**Exercise directions**:
Can you copy out everything from the line containing "Average Target by Source" down to the end of the rows, character for character, leaving out the pictures?

*** Record extracts ***

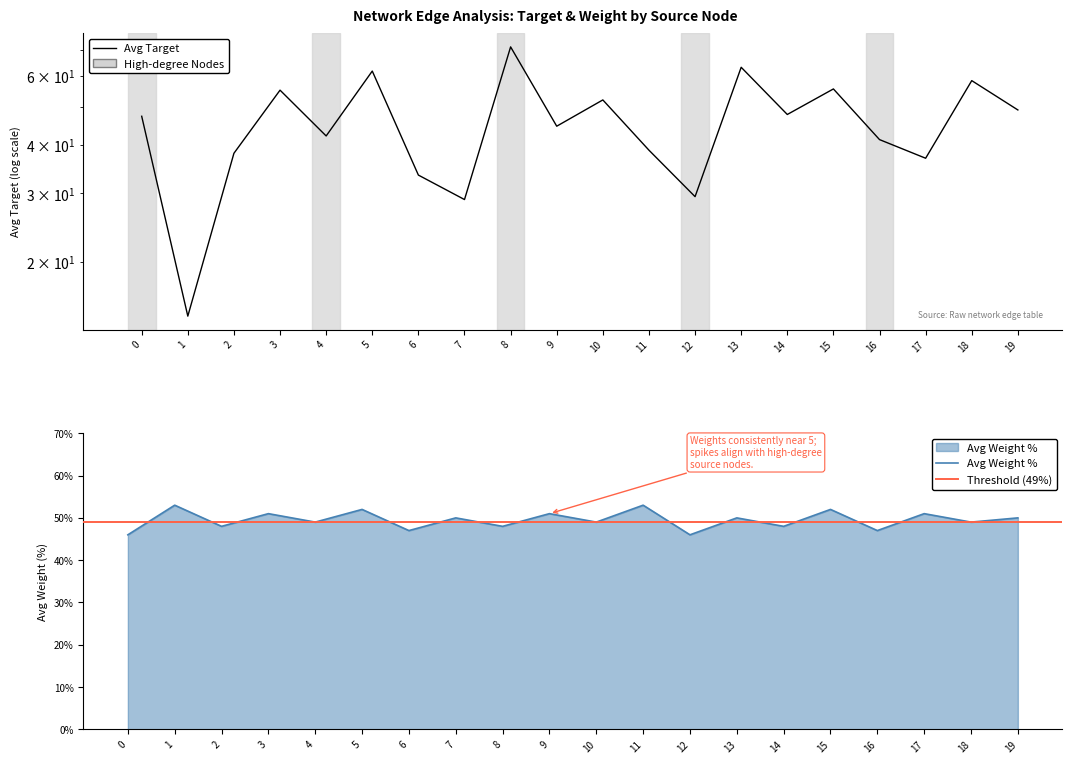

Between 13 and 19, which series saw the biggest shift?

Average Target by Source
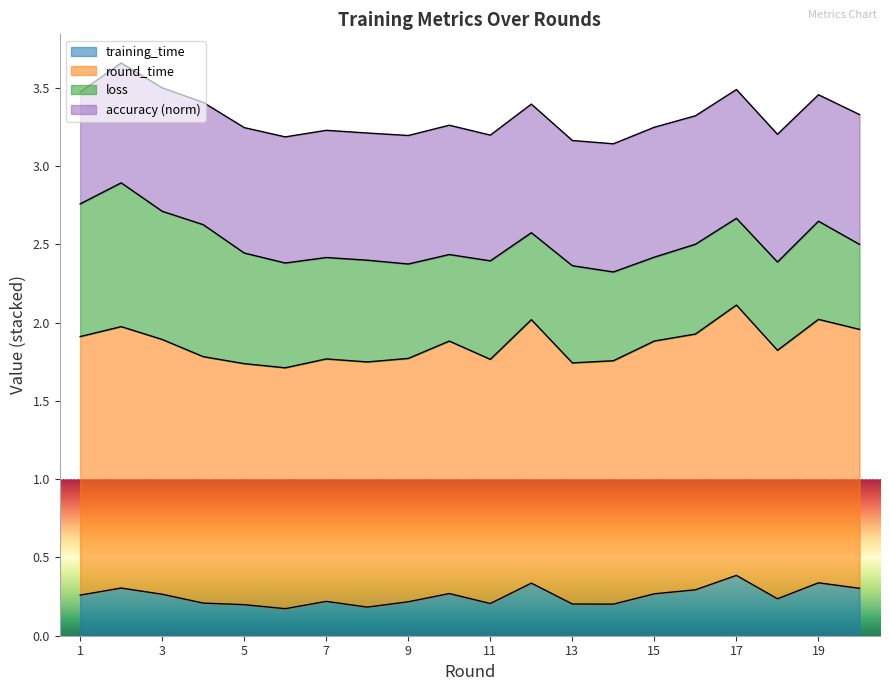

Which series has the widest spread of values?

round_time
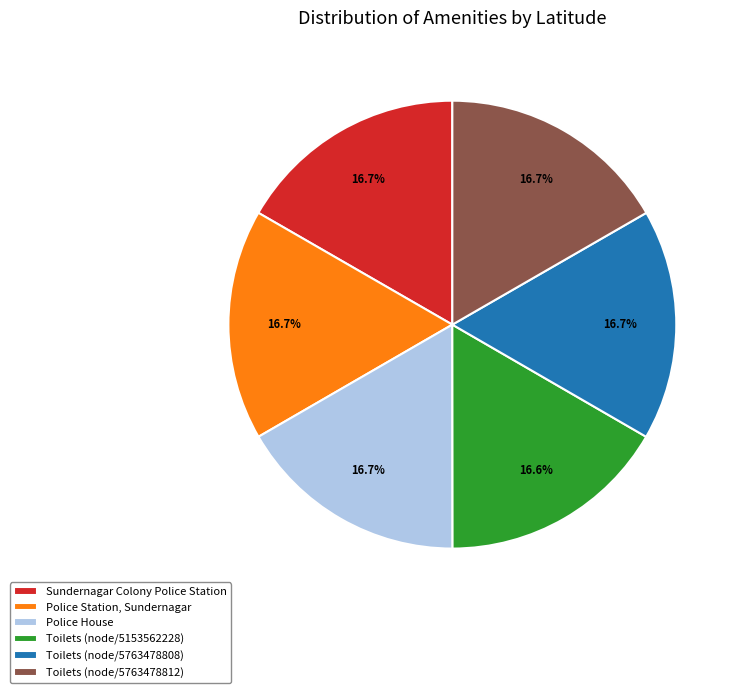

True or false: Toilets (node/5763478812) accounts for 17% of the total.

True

*** End of Record extracts ***

**Completed exercise**:
Average Target by Source

Which series has the widest spread of values?

round_time

True or false: Toilets (node/5763478812) accounts for 17% of the total.

True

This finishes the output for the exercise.